* _DATA SUPPLIED_:
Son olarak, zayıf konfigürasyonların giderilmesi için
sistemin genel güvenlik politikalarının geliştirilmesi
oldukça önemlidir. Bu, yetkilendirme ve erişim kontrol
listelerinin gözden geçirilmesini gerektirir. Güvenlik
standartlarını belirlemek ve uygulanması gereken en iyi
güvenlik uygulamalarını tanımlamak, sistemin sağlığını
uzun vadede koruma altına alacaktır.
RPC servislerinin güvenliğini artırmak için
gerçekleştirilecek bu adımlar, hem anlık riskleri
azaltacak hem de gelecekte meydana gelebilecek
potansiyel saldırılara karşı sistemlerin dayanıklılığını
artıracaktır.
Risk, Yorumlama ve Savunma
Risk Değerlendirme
---
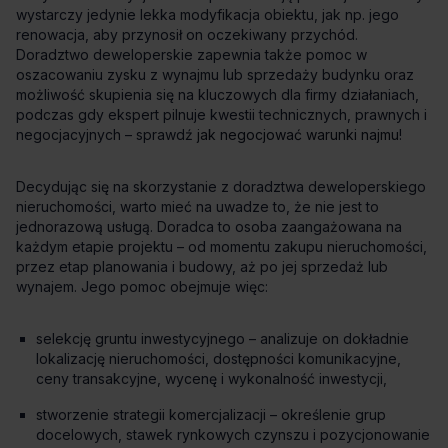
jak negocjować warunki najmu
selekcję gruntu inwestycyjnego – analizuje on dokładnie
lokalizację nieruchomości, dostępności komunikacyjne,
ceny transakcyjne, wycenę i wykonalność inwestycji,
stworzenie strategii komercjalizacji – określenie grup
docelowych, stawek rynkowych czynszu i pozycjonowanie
---
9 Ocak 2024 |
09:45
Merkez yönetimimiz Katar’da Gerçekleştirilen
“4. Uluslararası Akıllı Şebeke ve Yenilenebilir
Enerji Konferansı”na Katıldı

* _DESCRIPTION OF THE TASK_: Copy the stretch from the line containing "jak negocjować warunki najmu" through the line containing "docelowych, stawek rynkowych" in the data above, reproducing each line precisely.

* _EXERCISE SOLUTION_:
jak negocjować warunki najmu
selekcję gruntu inwestycyjnego – analizuje on dokładnie
lokalizację nieruchomości, dostępności komunikacyjne,
ceny transakcyjne, wycenę i wykonalność inwestycji,
stworzenie strategii komercjalizacji – określenie grup
docelowych, stawek rynkowych czynszu i pozycjonowanie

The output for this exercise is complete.